**Directive 1**
Please repeat the lines of the records below word for word, starting at the line that contains "Firebirds Wood Fired Grill" and ending at the line that contains "(804) 364-9744", with both of those lines included.

**Page excerpt**
----------
ElasticSearch Tutorial for Beginners
1. Introduction
In this example, we shall demonstrate how to make use of Elasticsearch, a distributed free-text search and analysis database engine based on Apache Lucene with a simple maven-based Java client.
We will be using the latest version of Elasticsearch, which is ES v6.1.2 while writing this post. For this example we use the following technologies:
- Maven 3
- Java 8
- Elasticsearch 6.1.2
Elasticsearch is very well known due to its capability of communication over RESTful APIs. This means that we will be using APIs to interact with the database along with the HTTP methods like GET, POST, PUT and DELETE. It is a highly scalable distributed database which provides an excellent implementation with Apache Lucene. Some more features about Elasticsearch are:
- With the total dependency size of only around 300 KB, Elasticsearch is very lightweight
- Elasticsearch is focused solely on the performance of the queries. This means that whatever operations are done with the database, they are highly optimised and scalable
- It is a highly fault-tolerant system. If a single Elasticsearch node dies in a cluster, the master server is very quick in identifying the issue and routes the incoming requests to a new node as fast as possible
- Elasticsearch’s speciality lies in indexable text data which can be searched on the basis of tokens and filters
Although Elasticsearch is a great candidate when it comes to distributed free-text search and analysis engine, it might not be the best-suited database when it comes to doing some other operations like:
- Counting operations like total and average
- Executing transactional queries with rollbacks
- Managing records which will be unique across multiple given terms
This means that Elasticsearch is a highly use-case based database but is an excellent one when it comes to its own domains.
2. Prerequisites
You must have installed Java on your computer in order to proceed because maven is a Java tool. You can download Java here.
Once you have Java installed on your system, you must install maven. You can download Maven from here.
Finally, you need to install Elasticsearch. You can download it from here and follow the steps for your OS. Note that we will be using v6.1.2 for this lesson. Other versions might now work exactly the same way. You can verify that ES is running by opening this URL in your browser:
localhost:9200
You should get a response like:
{ "name": "wKUxRAO", "cluster_name": "elasticsearch", "cluster_uuid": "gvBXz7xsS5W4zlZuiADelw", "version": { "number": "6.1.2", "build_hash": "5b1fea5", "build_date": "2018-01-10T02:35:59.208Z", "build_snapshot": false, "lucene_version": "7.1.0", "minimum_wire_compatibility_version": "5.6.0", "minimum_index_compatibility_version": "5.0.0" }, "tagline": "You Know, for Search" }
Note that the elasticsearch
is the default cluster name in Elasticsearch.
----------
[Collection entries]
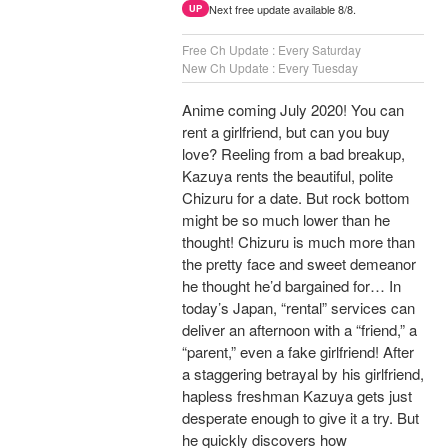
Next free update available 8/8.
UP
Free Ch Update : Every Saturday
New Ch Update : Every Tuesday
Anime coming July 2020! You can
rent a girlfriend, but can you buy
love? Reeling from a bad breakup,
Kazuya rents the beautiful, polite
Chizuru for a date. But rock bottom
might be so much lower than he
thought! Chizuru is much more than
the pretty face and sweet demeanor
he thought he’d bargained for… In
today’s Japan, “rental” services can
deliver an afternoon with a “friend,” a
“parent,” even a fake girlfriend! After
a staggering betrayal by his girlfriend,
hapless freshman Kazuya gets just
desperate enough to give it a try. But
he quickly discovers how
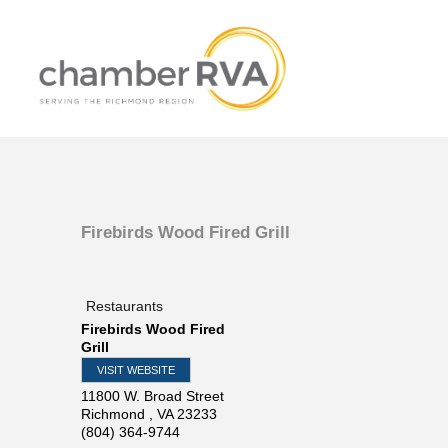
Firebirds Wood Fired Grill
Restaurants
Firebirds Wood Fired
Grill
VISIT WEBSITE
11800 W. Broad Street
Richmond
,
VA
23233
(804) 364-9744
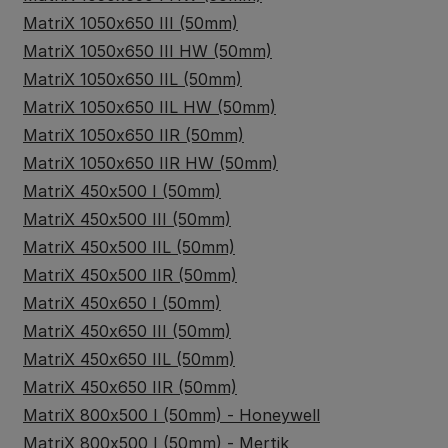
MatriX 1050x650 III (50mm)
MatriX 1050x650 III HW (50mm)
MatriX 1050x650 IIL (50mm)
MatriX 1050x650 IIL HW (50mm)
MatriX 1050x650 IIR (50mm)
MatriX 1050x650 IIR HW (50mm)
MatriX 450x500 I (50mm)
MatriX 450x500 III (50mm)
MatriX 450x500 IIL (50mm)
MatriX 450x500 IIR (50mm)
MatriX 450x650 I (50mm)
MatriX 450x650 III (50mm)
MatriX 450x650 IIL (50mm)
MatriX 450x650 IIR (50mm)
MatriX 800x500 I (50mm) - Honeywell
MatriX 800x500 I (50mm) - Mertik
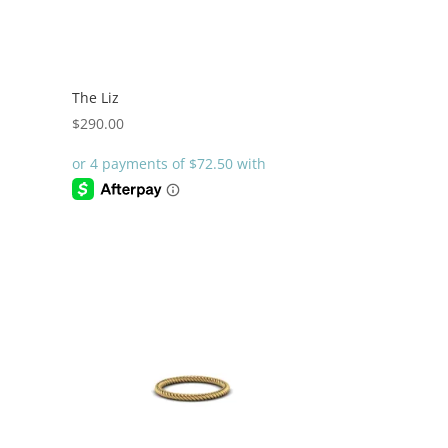
The Liz
$
290.00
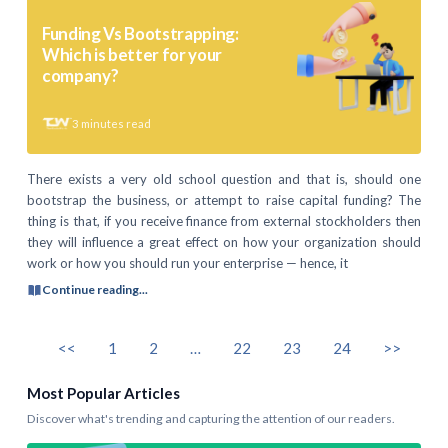
Funding Vs Bootstrapping:
Which is better for your
company?
3
minutes read
There exists a very old school question and that is, should one
bootstrap the business, or attempt to raise capital funding? The
thing is that, if you receive finance from external stockholders then
they will influence a great effect on how your organization should
work or how you should run your enterprise — hence, it
Continue reading...
<<
1
2
…
22
23
24
>>
Most Popular Articles
Discover what's trending and capturing the attention of our readers.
----------
**Directive 2**
Transcribe the passage of the Elasticsearch tutorial above word for word, starting at "Finally, you need" and ending at "name in Elasticsearch.".

**Response area 1**
Firebirds Wood Fired Grill
Restaurants
Firebirds Wood Fired
Grill
VISIT WEBSITE
11800 W. Broad Street
Richmond
,
VA
23233
(804) 364-9744

**Response area 2**
Finally, you need to install Elasticsearch. You can download it from here and follow the steps for your OS. Note that we will be using v6.1.2 for this lesson. Other versions might now work exactly the same way. You can verify that ES is running by opening this URL in your browser:
localhost:9200
You should get a response like:
{ "name": "wKUxRAO", "cluster_name": "elasticsearch", "cluster_uuid": "gvBXz7xsS5W4zlZuiADelw", "version": { "number": "6.1.2", "build_hash": "5b1fea5", "build_date": "2018-01-10T02:35:59.208Z", "build_snapshot": false, "lucene_version": "7.1.0", "minimum_wire_compatibility_version": "5.6.0", "minimum_index_compatibility_version": "5.0.0" }, "tagline": "You Know, for Search" }
Note that the elasticsearch
is the default cluster name in Elasticsearch.